Lawson Wood is a professional underwater photographer who has carved a career from his passion and authored and co-authored over 50 books focused on the underwater world. Here he shows us how capturing stunning underwater scenery doesn’t have to mean travelling to the ends of the earth.
“As a working underwater photographer and author, when it comes to choosing a destination where you are pretty well guaranteed clean, very clear and warm water with just a short travel time from the UK, the Red Sea always comes at the top of the list. The Red Sea is the closest true coral reef to Europe and only a four hour flight from most European airports. This incredible (almost landlocked) sea is well within our reach and is able to offer simply staggering opportunities for exotic and colourful underwater photography, without travelling too far.
An extension of the African Great Rift Valley, the Red Sea was formed some two million years ago, when the Strait of Mandeb in the south opened, resulting in the Red Sea becoming an annex of the India Ocean. This of course means that most of the tropical fish, corals and invertebrates found in the warm and tropical Indian Ocean are now found virtually on our doorstep! At over 1400 miles long, the majority of the diving takes place in the northern region where the Sinai Peninsula cuts the Red Sea in two, with one side travelling north towards the Mediterranean and the other northeast towards Jordan and Israel.

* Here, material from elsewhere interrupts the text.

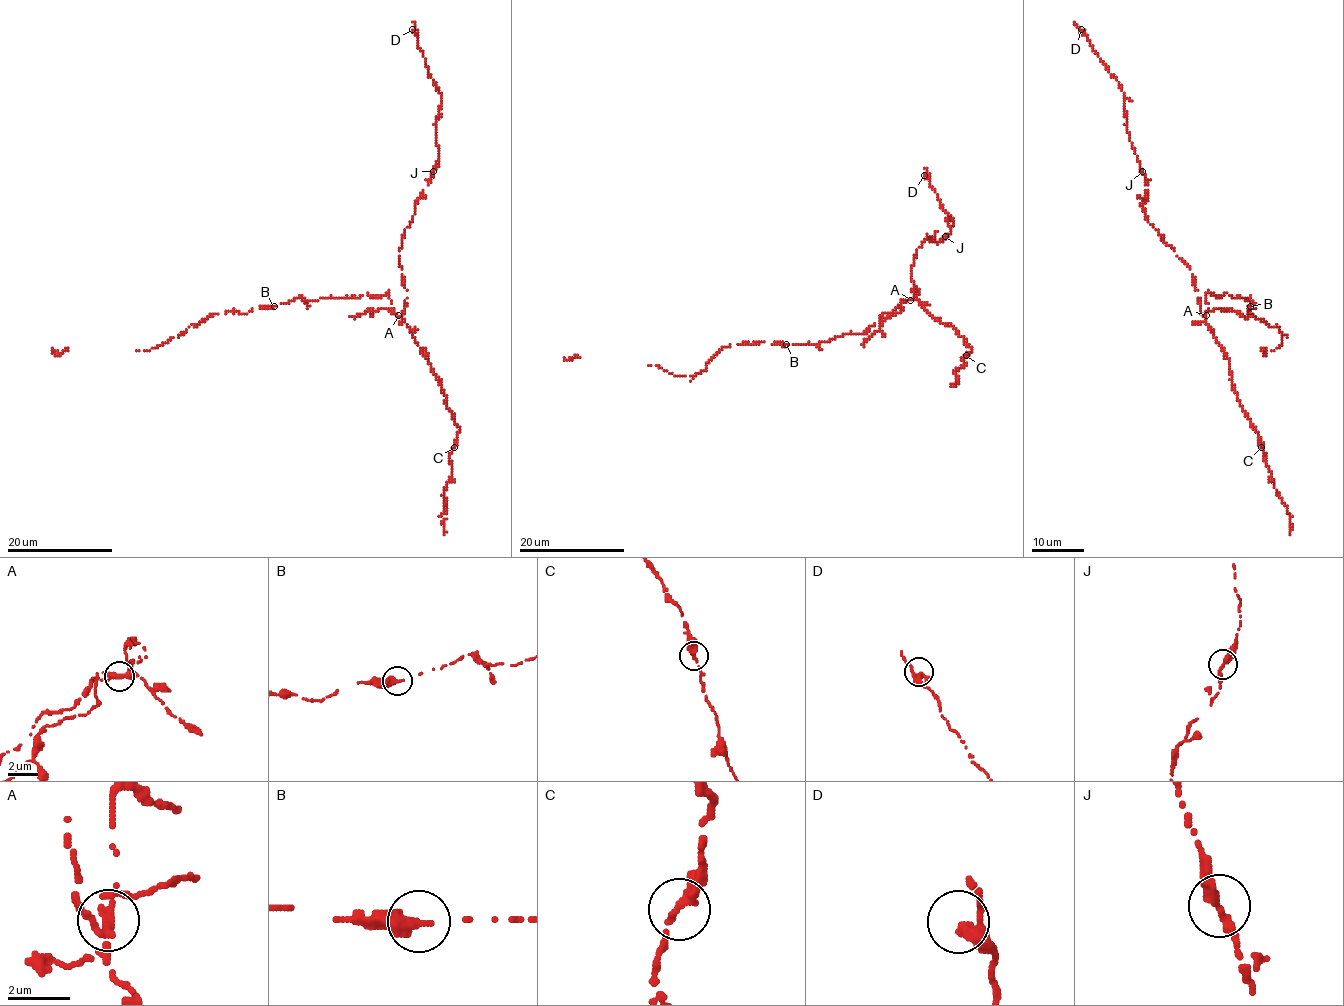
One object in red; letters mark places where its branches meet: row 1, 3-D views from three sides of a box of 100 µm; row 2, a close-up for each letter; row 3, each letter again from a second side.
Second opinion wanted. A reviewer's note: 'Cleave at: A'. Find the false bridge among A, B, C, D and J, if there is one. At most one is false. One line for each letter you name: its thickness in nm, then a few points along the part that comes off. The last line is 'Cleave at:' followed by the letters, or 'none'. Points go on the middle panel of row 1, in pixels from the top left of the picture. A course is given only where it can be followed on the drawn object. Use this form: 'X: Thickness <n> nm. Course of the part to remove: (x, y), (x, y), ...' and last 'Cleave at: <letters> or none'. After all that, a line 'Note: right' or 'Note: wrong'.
A: Thickness 320 nm. Course of the part to remove: (910, 300), (904, 299), (903, 309), (882, 321), (882, 326), (863, 346)
Cleave at: A
Note: right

Living in Scotland, I chose to fly from Glasgow direct to Hurghada on mainland Egypt. That first frisson of excitement came at 20,000ft when we were starting to descend and flew over the Red Sea mountains of Upper Egypt and I could see the shores of the Red Sea beckoning and that beautiful mixture of the colours of the sea. The route of the Thomas Cook airbus to Hurghada took us directly over Ras Abu Soma which was the destination of the dive resort that I had chosen for my underwater photography assignment. Soma Bay is a small peninsula just 40 minutes south of Hurghada with a number of different resorts to suit all tastes, with Breakers being the only dedicated diving and kite surfing resort. The potential for underwater photography is incredible, with a superb house reef found at the end of the jetty; fantastic offshore reefs; historic and modern shipwrecks and of course the chance for encounters with dolphins, dugong, rays, sharks (for those who look for them), turtles and over 1200 species of fish, 1000 species of invertebrates and 200 species of soft and hard corals.
Diving trips are organised each day and you can choose half- or full-day offshore trips, unlimited shore diving, night diving and wreck diving. Shore diving is certainly the favourite option as you can spend as much time as you want on a shallow reef and use a variety of equipment from the OM-D range in waterproof housings or, as I was also using, the TOUGH TG-5.

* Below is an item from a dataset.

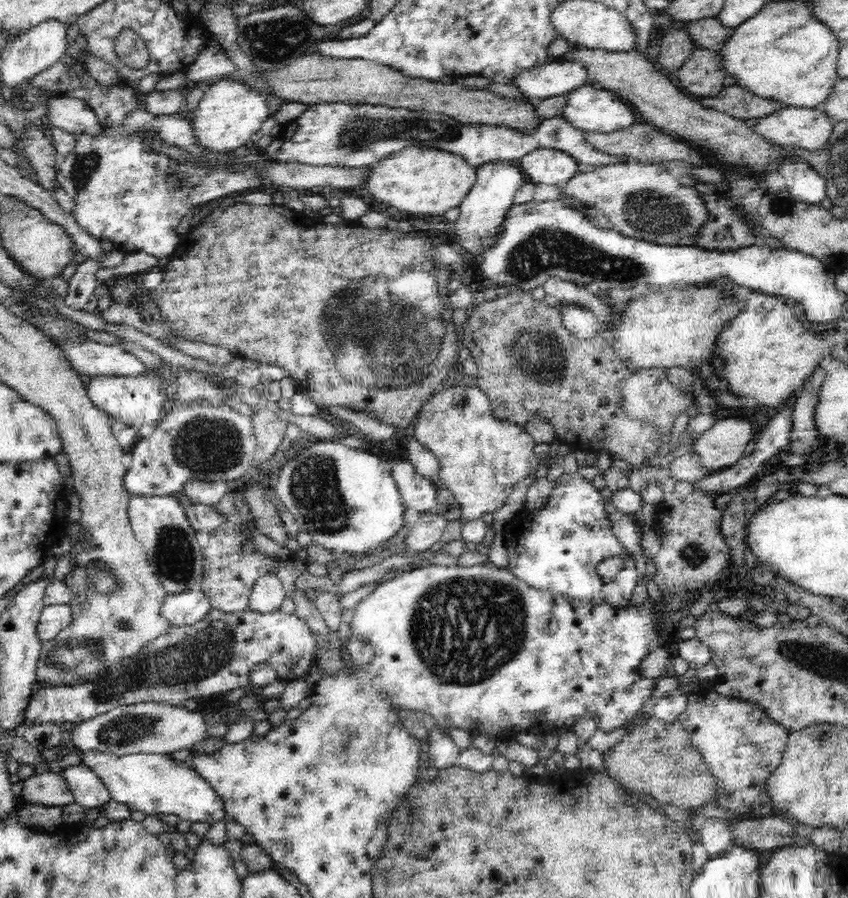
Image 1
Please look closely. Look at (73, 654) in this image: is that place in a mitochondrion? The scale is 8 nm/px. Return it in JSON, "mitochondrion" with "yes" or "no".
{"mitochondrion":"yes"}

This point-and-shoot type of compact camera is waterproof down to 50ft and with its microscopic settings and supplementary wide-angle lens, it was perfect for the shallow house reef where the greatest majority of tropical fish and corals are found. In fact, much of your photography can be done without having to learn to dive and snorkellers can capture great shots of reef squid, schools of angelfish and butterflyfish and the ubiquitous black and white striped sergeant major damselfish. Soma Bay in the Red Sea is the perfect destination for your underwater photography, whether you are at the professional end of the spectrum, or just keen to capture some of the most amazing colours of tropical fish and corals: and all so close to home. I’d hugely recommend this, and a top tip would be to arrange your transfers well in advance; Soma Bay will send a car to pick you and your equipment up, avoiding the scrum at the airport. And remember to take Euros as the preferred cash for your trip to Egypt.”